Mohamed Nabih Ali, Alessio Brutti, Falavigna Daniele

Robustness against noise is critical for several speech applications in real-world environments. In general, to improve the robustness, a speech enhancement front-end is integrated as a preprocessing stage, often jointly trained with the network backend to reduce the impact of distortions and artifacts on the performance. Recently, the use of speech representation computed using pre-trained models on large amounts of data, as Wav2Vec, has proved to be effective in a variety of speech processing and classification tasks. However, the performance of these models, although very robust, deteriorates in presence of environmental noise. In this paper, we investigate how enhancement can be applied in neural speech classification architectures employing pre-trained speech embeddings.
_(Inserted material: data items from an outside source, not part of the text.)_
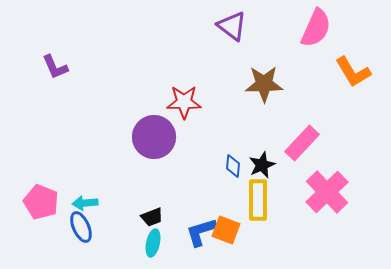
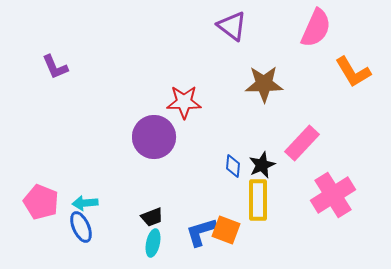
pink cross: moved 6 px right, 3 px down; rotated 12 degrees clockwise
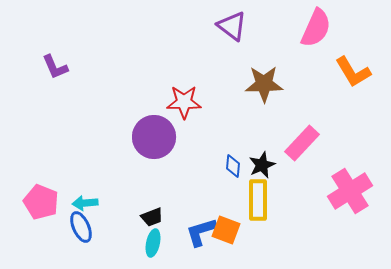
pink cross: moved 17 px right, 4 px up
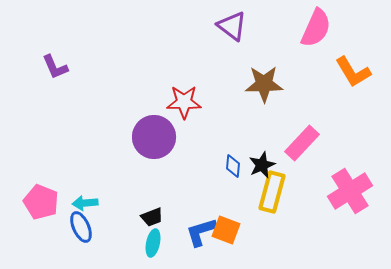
yellow rectangle: moved 14 px right, 8 px up; rotated 15 degrees clockwise
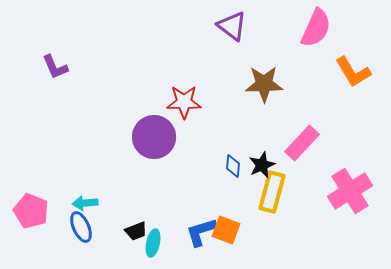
pink pentagon: moved 10 px left, 9 px down
black trapezoid: moved 16 px left, 14 px down
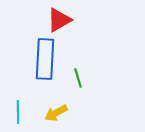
We investigate two approaches: one applies time-domain enhancement prior to extracting the embeddings; the other employs a convolutional neural network to map the noisy embeddings to the corresponding clean ones. Exhaustive experiments on the Fluent Speech Commands and Google Speech Commands corpora, contaminated with noises from the Microsoft Scalable Noisy Speech Dataset, sheds light and provide insights about the most promising enhancement training approaches.